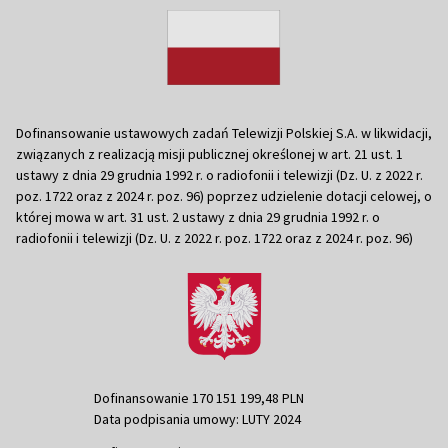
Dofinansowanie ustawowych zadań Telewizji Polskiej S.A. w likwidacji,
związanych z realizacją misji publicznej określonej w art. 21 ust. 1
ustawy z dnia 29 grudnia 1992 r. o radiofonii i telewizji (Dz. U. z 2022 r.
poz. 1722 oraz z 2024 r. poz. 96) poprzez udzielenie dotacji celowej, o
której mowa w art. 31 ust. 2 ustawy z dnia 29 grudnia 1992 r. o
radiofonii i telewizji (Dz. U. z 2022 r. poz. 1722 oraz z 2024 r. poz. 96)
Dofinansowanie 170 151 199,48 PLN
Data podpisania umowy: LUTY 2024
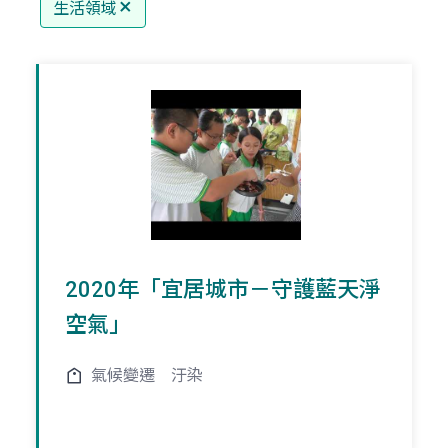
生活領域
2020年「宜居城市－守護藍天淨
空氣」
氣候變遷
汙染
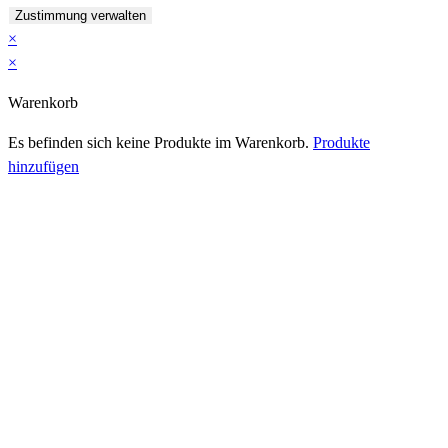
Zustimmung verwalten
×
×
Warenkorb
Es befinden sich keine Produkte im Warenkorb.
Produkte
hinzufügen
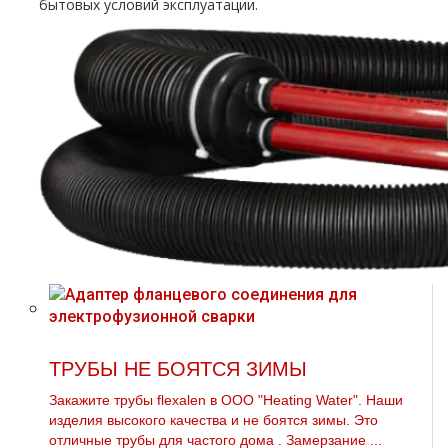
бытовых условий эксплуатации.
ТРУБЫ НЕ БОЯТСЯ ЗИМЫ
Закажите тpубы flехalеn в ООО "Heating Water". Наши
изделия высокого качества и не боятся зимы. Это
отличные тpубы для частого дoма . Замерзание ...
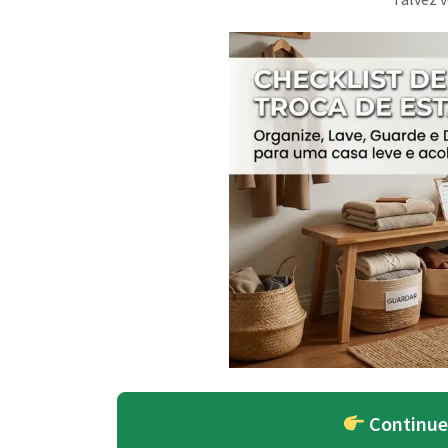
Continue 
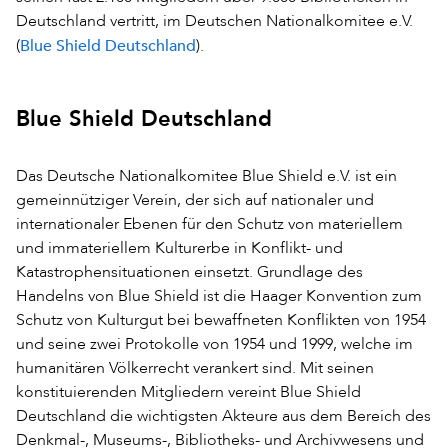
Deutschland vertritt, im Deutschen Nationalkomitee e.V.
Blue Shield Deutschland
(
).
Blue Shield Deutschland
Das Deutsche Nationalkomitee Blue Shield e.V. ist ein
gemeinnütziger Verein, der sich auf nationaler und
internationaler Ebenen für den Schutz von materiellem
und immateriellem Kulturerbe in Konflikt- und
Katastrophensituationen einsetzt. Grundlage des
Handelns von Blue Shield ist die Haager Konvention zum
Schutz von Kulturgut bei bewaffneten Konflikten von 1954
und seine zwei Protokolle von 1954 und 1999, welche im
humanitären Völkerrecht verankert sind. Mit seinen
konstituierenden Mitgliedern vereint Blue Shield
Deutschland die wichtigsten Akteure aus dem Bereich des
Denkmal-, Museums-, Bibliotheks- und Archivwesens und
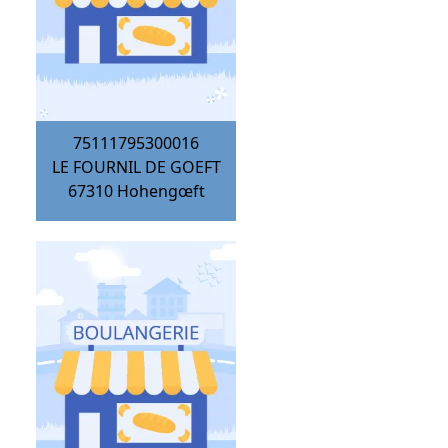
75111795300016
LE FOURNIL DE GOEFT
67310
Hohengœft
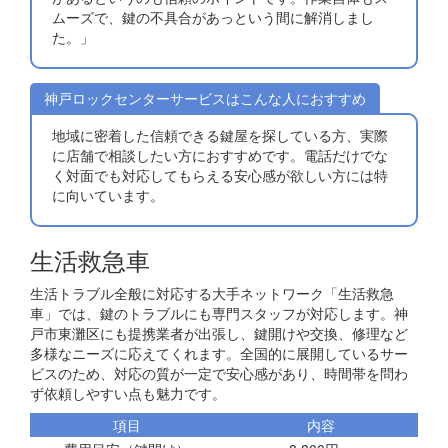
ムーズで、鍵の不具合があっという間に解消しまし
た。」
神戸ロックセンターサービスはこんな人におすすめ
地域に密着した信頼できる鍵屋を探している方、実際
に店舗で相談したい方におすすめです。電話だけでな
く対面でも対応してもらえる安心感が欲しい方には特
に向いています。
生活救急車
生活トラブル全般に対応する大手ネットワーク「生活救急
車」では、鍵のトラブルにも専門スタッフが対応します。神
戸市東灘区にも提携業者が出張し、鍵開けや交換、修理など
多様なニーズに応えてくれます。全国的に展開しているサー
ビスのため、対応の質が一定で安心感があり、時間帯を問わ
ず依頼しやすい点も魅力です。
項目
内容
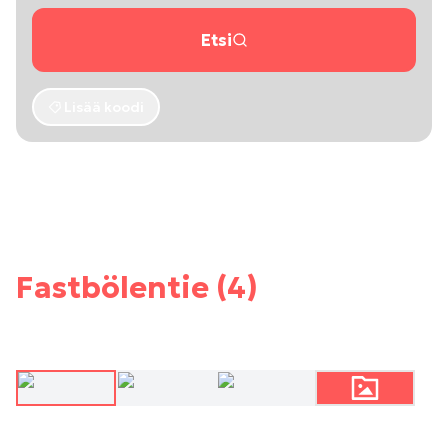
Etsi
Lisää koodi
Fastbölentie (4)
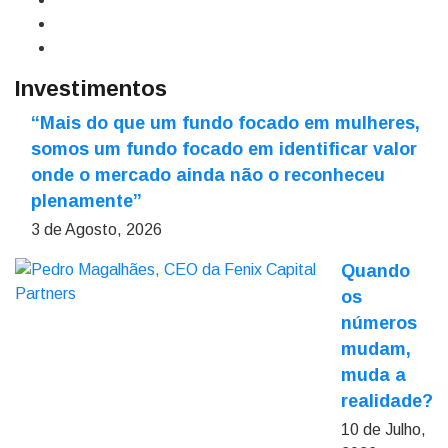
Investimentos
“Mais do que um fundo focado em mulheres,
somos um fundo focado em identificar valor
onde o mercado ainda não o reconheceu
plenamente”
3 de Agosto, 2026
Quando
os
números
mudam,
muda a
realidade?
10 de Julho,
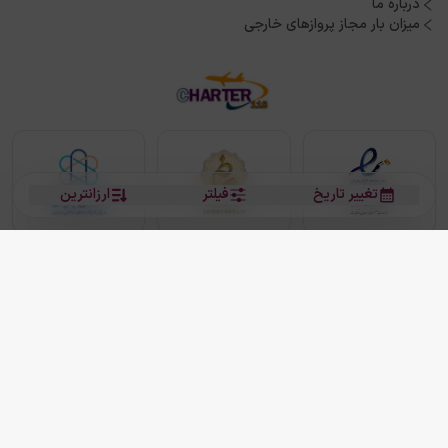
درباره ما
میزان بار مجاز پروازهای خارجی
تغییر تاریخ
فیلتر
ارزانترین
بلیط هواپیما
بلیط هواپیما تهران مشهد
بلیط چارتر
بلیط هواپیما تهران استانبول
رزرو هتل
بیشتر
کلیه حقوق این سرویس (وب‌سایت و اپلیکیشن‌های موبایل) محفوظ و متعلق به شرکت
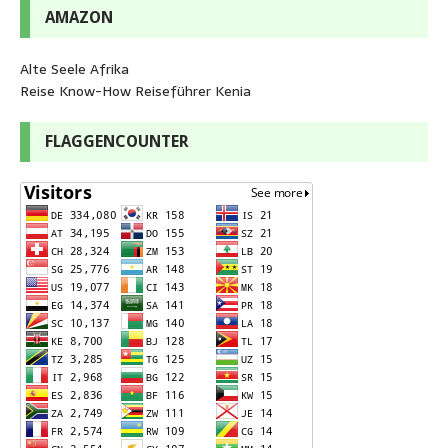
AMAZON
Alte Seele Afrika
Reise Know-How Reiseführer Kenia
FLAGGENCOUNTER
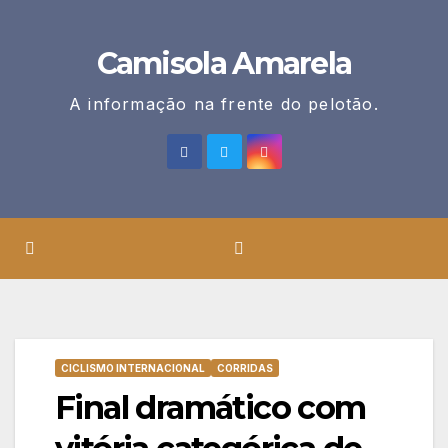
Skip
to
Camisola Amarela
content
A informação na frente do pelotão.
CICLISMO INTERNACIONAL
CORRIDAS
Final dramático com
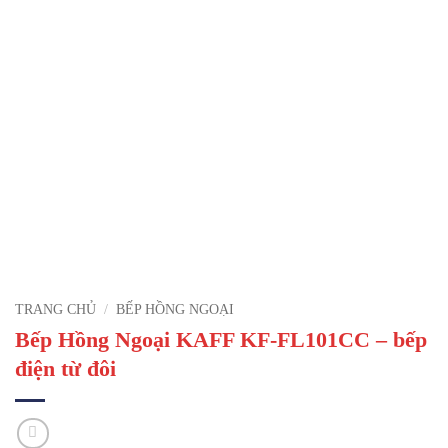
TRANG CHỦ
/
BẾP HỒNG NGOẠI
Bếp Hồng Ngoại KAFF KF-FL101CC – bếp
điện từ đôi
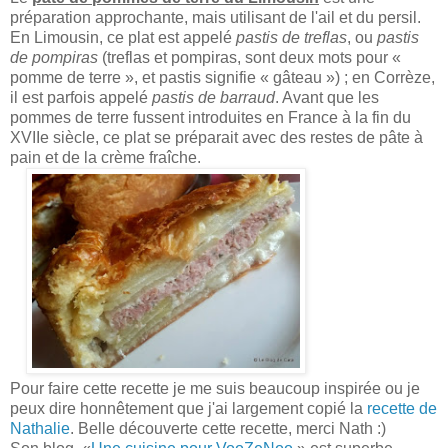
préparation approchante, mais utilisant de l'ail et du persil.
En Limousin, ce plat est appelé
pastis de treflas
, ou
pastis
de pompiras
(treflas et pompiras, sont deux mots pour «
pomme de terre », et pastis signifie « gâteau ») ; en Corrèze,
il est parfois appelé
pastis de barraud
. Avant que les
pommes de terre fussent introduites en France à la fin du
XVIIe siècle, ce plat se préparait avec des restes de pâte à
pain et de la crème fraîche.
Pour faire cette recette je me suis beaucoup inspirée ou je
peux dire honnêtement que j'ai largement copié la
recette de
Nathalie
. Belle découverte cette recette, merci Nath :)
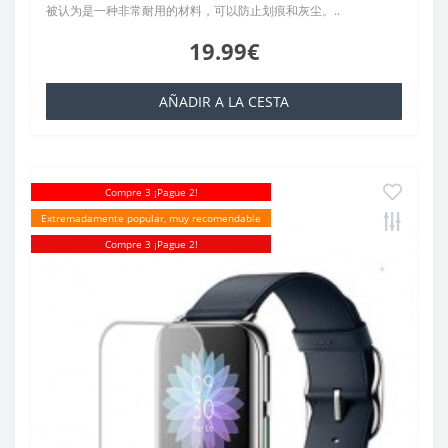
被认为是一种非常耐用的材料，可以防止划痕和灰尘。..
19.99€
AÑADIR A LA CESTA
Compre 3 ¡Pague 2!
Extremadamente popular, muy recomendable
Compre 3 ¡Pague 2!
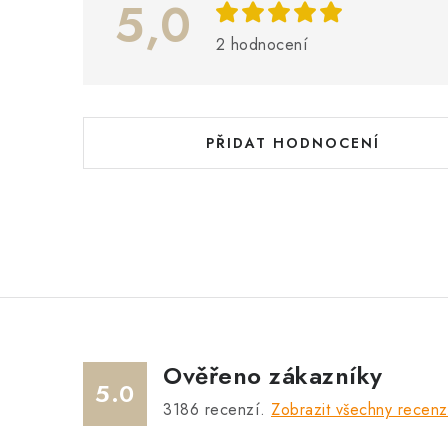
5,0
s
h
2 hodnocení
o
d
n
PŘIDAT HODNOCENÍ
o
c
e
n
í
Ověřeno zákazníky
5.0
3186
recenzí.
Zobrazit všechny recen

WORK INSTRUCTION: All lines in the preceding records that hold the word "Blue" need to be copied.

PROBLEM SOLUTION:
Blue Shield Deutschland
Blue Shield Deutschland
Das Deutsche Nationalkomitee Blue Shield e.V. ist ein
Handelns von Blue Shield ist die Haager Konvention zum
konstituierenden Mitgliedern vereint Blue Shield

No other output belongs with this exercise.